1. 11
  1.  

  2. 5

    I can’t take any article on bash programming seriously when it uses unquoted variables, especially one about defensive coding.

    1. 3

      Defensive bash programming is good and important, but this article will not help you do it. Rather, this article is full of advice that is so bad that I suspect that it was written as a satire about bad programming advice.

      The very first line of code in the article has a bug due to not being sufficiently defensive:

      readonly PROGNAME=$(basename $0)
      

      Oh yeah, that’s gonna work real fucking well when $0 is “/home/kragen/buggy software/kfirlavi/rebuild”. This kind of stupid bug is everywhere in this article.

          local files=$@
          local i
          for i in $files
      

      Great, let’s call our filename “i” so that people will think it’s an integer once the loop is more than ten lines long.
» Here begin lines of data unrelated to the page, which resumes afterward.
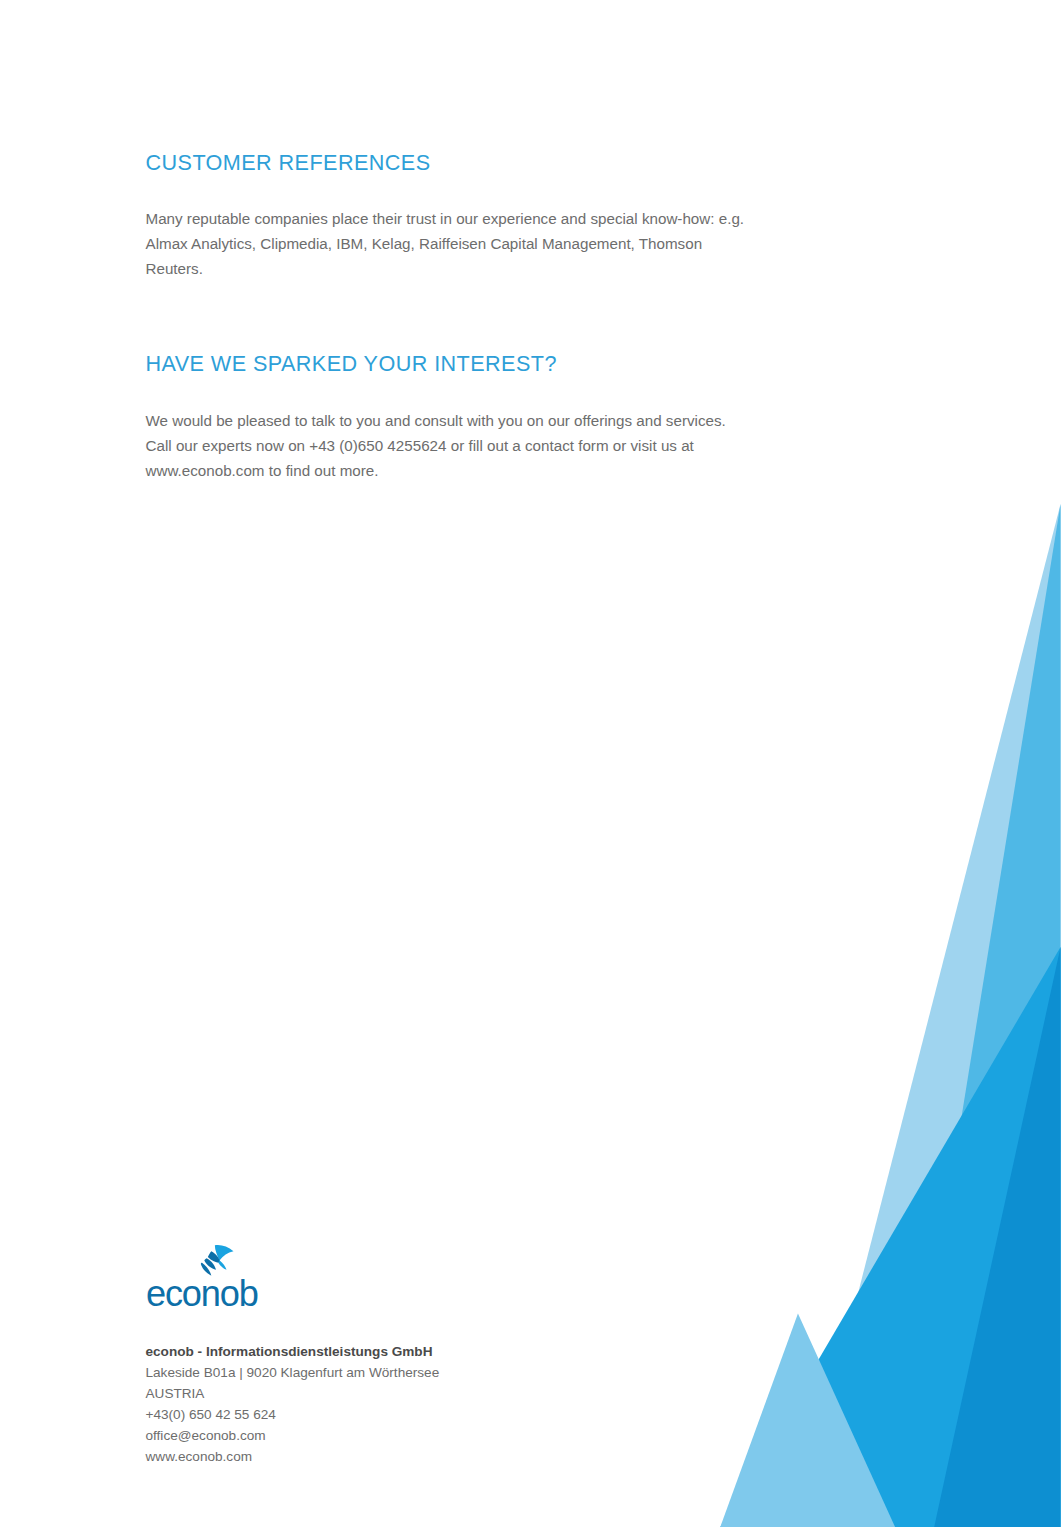CUSTOMER REFERENCES
Many reputable companies place their trust in our experience and special know-how: e.g. Almax Analytics, Clipmedia, IBM, Kelag, Raiffeisen Capital Management, Thomson Reuters.
HAVE WE SPARKED YOUR INTEREST?
We would be pleased to talk to you and consult with you on our offerings and services. Call our experts now on +43 (0)650 4255624 or fill out a contact form or visit us at www.econob.com to find out more.
econob econob - Informationsdienstleistungs GmbH
Lakeside B01a | 9020 Klagenfurt am Wörthersee
AUSTRIA
+43(0) 650 42 55 624
office@econob.com
www.econob.com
And hope that they don’t confuse “$i” with “$1”. And also introduce a completely unnecessary bug in handling filenames with spaces; for filename in "$@" would have been clearer, shorter, and most importantly, correct.

      Also, as apenwarr writes, “Assigning $@ to a variable is unspecified and it doesn’t do anything consistent.”

      main()
      • Intuitive for functional programming

      This shows that the author doesn’t know what “functional programming” means. Or, arguably, “intuitive”.

      is_not_empty() {
         local var=$1
      
         [[ -n $var ]]
      

      }

      Great, so if is_not_empty errors.log; then echo see errors.log >&2; fi will always print an error message! Whereas if you use [[ -n errors.log ]] then the bug is obvious if you know ksh or bash already.

      Here’s what I recommend for defensive bash:

      • never let bash autosplit your variable expansions; use doublequotes for that.
      • If you need aggregate data structures, consider using argument lists, multi-line files (possibly via a pipe), or using a different programming language, or using bash arrays. Not variables containing space-separated words.
      • always -print0 and -0 for find and xargs. Newlines in filenames are uncommon, but xargs splits on spaces too by default!
      • set -e at the beginning, always. You can use ||: if need be to ignore failures silently. (apenwarr disagrees.)
      • use trap 0 for cleanup.
      • don’t use /tmp unless you’re on a Mac. You’re creating open season for tempfile races.
      • use ${1:?errmsg} to ensure you’re getting called with enough parameters.

      Also, see Insufficiently known POSIX shell features, linked in the comment thread.

      Assuming it’s not actually a satire, @kfirlavi should be commended for sharing his ideas, which is an important part of the process of learning, but he doesn’t seem to realize that he’s still at a very basic level of competence with bash scripting (witness his comments looking down on bash scripts that are even worse than his), and as a result his advice is not very good.

      1. [Comment removed by author]

        1. 5

          I agree with your opinion but I think what the author of the article is trying to point out is: “How to use Bash securely” not “What to use instead of Bash”.

          1. [Comment removed by author]

            1. 2

              It’s not good advice. It’s terrible advice. See my longer top-level comment for details.

              1. 1

                Do you recommend using Bash at all given how hard it is to use correctly?

                1. 2

                  Yes, because there isn’t a plausible alternative. I mean Plan9 rc is less bug-prone but where do you have it installed?